## Excerpted records:
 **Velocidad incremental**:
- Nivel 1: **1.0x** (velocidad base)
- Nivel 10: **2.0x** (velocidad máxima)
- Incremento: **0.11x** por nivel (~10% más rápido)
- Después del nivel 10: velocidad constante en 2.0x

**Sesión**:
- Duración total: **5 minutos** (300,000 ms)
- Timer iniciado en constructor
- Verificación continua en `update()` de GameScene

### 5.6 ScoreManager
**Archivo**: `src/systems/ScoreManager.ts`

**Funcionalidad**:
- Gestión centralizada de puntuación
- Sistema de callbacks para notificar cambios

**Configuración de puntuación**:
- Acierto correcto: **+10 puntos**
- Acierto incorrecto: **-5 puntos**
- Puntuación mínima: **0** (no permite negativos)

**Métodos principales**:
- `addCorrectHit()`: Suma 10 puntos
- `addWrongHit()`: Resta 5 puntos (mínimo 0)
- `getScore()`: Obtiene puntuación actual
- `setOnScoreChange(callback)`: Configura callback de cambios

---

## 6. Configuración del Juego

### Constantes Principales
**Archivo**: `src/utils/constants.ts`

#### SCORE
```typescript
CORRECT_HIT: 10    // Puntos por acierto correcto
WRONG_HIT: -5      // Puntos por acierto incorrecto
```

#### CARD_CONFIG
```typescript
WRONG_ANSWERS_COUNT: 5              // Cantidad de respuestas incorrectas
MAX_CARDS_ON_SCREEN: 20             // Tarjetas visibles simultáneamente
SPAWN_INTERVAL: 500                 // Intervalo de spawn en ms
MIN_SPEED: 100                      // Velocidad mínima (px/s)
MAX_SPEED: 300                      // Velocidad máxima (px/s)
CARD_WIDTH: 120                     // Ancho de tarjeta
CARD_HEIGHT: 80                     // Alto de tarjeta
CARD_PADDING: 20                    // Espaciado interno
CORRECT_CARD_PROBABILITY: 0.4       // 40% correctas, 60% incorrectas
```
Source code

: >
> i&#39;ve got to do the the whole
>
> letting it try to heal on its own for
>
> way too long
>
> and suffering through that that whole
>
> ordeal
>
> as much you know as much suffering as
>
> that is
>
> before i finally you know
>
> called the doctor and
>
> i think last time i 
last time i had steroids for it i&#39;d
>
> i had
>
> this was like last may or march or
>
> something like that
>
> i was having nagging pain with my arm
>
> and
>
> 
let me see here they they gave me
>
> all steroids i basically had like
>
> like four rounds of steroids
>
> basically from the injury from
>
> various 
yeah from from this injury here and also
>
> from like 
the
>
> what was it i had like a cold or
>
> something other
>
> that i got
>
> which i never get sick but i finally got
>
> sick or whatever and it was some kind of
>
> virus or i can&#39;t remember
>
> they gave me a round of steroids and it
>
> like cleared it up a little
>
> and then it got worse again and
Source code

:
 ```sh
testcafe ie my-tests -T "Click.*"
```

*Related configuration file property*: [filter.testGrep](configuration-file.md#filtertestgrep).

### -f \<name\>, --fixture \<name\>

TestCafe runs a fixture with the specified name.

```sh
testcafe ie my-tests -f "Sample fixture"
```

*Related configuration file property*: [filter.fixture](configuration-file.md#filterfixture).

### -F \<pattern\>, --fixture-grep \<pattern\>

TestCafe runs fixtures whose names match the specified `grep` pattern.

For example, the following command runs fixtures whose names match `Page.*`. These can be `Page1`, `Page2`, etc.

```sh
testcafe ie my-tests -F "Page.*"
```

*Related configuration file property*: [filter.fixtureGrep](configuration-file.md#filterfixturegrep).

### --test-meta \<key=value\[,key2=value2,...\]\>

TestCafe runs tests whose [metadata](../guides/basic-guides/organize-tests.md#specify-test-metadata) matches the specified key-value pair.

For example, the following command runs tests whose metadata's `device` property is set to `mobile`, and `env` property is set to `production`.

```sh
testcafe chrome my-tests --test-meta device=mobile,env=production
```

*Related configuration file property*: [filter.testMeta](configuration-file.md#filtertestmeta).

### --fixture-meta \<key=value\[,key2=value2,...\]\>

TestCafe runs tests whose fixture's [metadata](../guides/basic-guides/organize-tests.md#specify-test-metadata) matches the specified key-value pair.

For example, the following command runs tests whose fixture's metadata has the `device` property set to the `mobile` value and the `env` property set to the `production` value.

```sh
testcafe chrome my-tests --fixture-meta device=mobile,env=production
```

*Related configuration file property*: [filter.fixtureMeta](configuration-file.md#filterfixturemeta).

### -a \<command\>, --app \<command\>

## Activity:
Report the lines above that have the word "máxima" in them.

## Response to this task:
- Nivel 10: **2.0x** (velocidad máxima)
MAX_SPEED: 300                      // Velocidad máxima (px/s)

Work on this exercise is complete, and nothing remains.